In simple everyday experience, every relationship or contract voluntarily made is a limitation on freedom. A person joining a political group or a recreational organization has “tied” him- or herself by the acceptance of obligations, including the recognition of rules and majority decisions. Much has been written recently about growing numbers of couples who set up their homes and raise families without the formalities of marriage. Those who explain their viewpoint always emphasize that, so far from being rejected, the responsibilities and restraints generally are undertaken more deliberately. The fact that this is some people’s preference is not beside the point: it is the point.
The Way to Go
Freedom, then, means a state in which contracts are entered and obligations accepted, but by one’s conscious choice not a predetermined one. The comparison to be made is between a free society and the authoritarian system where the obligations remain while somebody else imposes the choice. What must be recognized, however, is that the obligations are there in both cases. Indeed, freedom implies responsibility where servitude does not; having the choices imposed and the decisions made for one is tolerable to many people because it is easy. Part of the tyranny of capitalism is to make a virtue of that kind of mental laziness and extol bromides like “liberty not licence” to try and keep responsible thought in check.
Given comprehension of what freedom is, how is the free society obtained? The lack of freedom is not just a question of holding wrong outlooks. It derives from material conditions as much as from legal and moral restraint. The irony of the old saying that everyone is free to dine at the Savoy has innumerable applications. A poor or ill-educated person is not free to choose his work, or where he will live, or even whom he will mix with. Badly-housed people are restricted sexually, intellectually, and in a dozen other ways. Financial worries, insecurities, hostile circumstances of all kinds are obstructions to freedom.

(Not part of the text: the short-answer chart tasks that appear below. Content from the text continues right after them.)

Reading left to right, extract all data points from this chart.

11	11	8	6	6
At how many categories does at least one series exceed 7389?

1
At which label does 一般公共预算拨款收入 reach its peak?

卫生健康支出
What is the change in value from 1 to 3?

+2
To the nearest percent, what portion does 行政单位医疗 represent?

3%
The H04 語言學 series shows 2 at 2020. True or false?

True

But it does not follow that reforms of circumstances are the answer. That takes us back to the realm of freedom from, where capitalism's nature is to turn apparent gains into equivalent losses; at this, you can’t win. The creation of a free society can be accomplished only by changing the structure of society. The disabilities and oppressions which are everywhere are aspects and consequences of the basic enslavement by capitalism, the class-ownership of the means of living. To replace them with freedom of choice and make responsibility instead of imposition the keystone of social life, common ownership is the pre-requisite.

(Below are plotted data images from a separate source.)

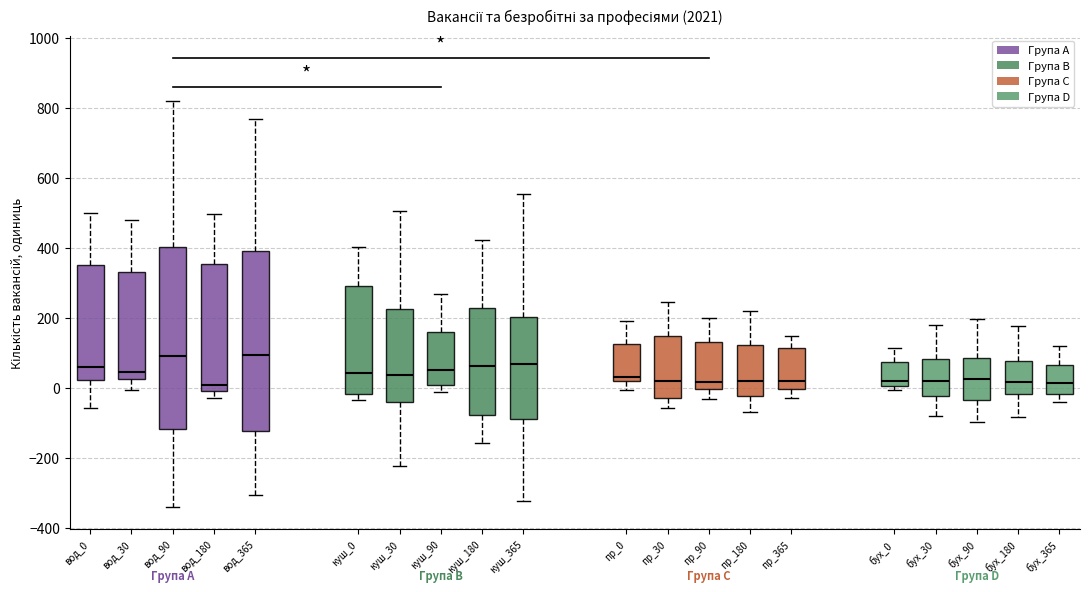

Reading left to right, transcribe this box plot: for each box, give where its median line is, the range the box spans, and where its two whiskers end, as read against the y-axis. The values are not printed on the chart, so give them approximately, as read against the axis.

вод_0: median 60, box 20 to 360, whiskers -60 to 500
вод_30: median 40, box 20 to 320, whiskers 0 to 480
вод_90: median 100, box -120 to 400, whiskers -340 to 820
вод_180: median 0, box -20 to 360, whiskers -20 (just below the box's lower edge) to 500
вод_365: median 100, box -120 to 380, whiskers -300 to 760
куш_0: median 40, box -20 to 280, whiskers -40 to 400
куш_30: median 40, box -40 to 220, whiskers -220 to 500
куш_90: median 60, box 0 to 160, whiskers -20 to 260
куш_180: median 60, box -80 to 220, whiskers -160 to 420
куш_365: median 60, box -100 to 200, whiskers -320 to 560
пр_0: median 40, box 20 to 120, whiskers 0 to 200
пр_30: median 20, box -20 to 140, whiskers -60 to 240
пр_90: median 20, box 0 to 140, whiskers -40 to 200
пр_180: median 20, box -20 to 120, whiskers -60 to 220
пр_365: median 20, box 0 to 120, whiskers -20 to 140
бух_0: median 20, box 0 to 80, whiskers 0 (just below the box's lower edge) to 120
бух_30: median 20, box -20 to 80, whiskers -80 to 180
бух_90: median 20, box -40 to 80, whiskers -100 to 200
бух_180: median 20, box -20 to 80, whiskers -80 to 180
бух_365: median 20, box -20 to 60, whiskers -40 to 120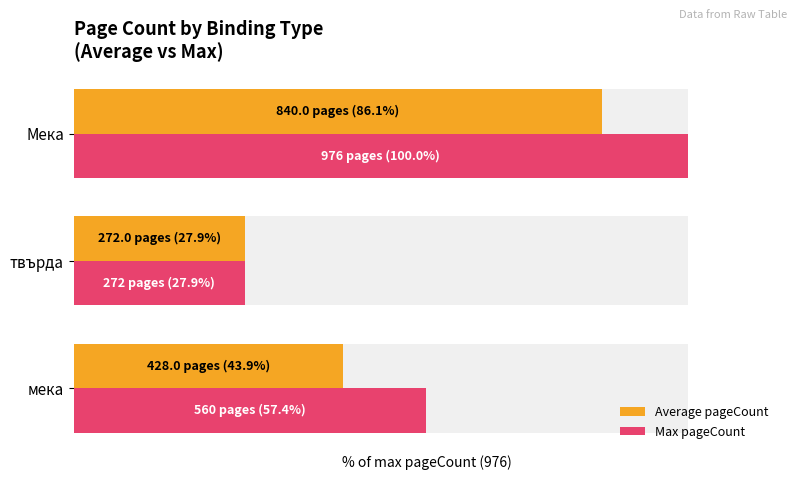

What is the highest value of the Max pageCount series?

100.0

This is the failing-point of the various “liberation” movements which are pressing for attention today. The impulse which leads black people, women, homosexuals and other groups to organize in the face of their special problems is understandable, of course. Nevertheless, the belief that those problems can be solved by legislation, or exchanging rule by Them for rule by Us, can lead nowhere except out of one cage and into another. The fact is that we are all caged by capitalism. The indignation and energy now going into those protests should be used fruitfully in the Socialist movement which works for “the emancipation of all mankind without distinction of race or sex”.
Freedom is the natural — and immediate — concomitant of the establishment of Socialism. Nor is any abstract judicial freedom meant. The economic condition of Socialism, production for use, means free access by everyone to the material wealth of society. That is emancipation, and from it arises the freedom to choose the sort of life one wants. That is liberation.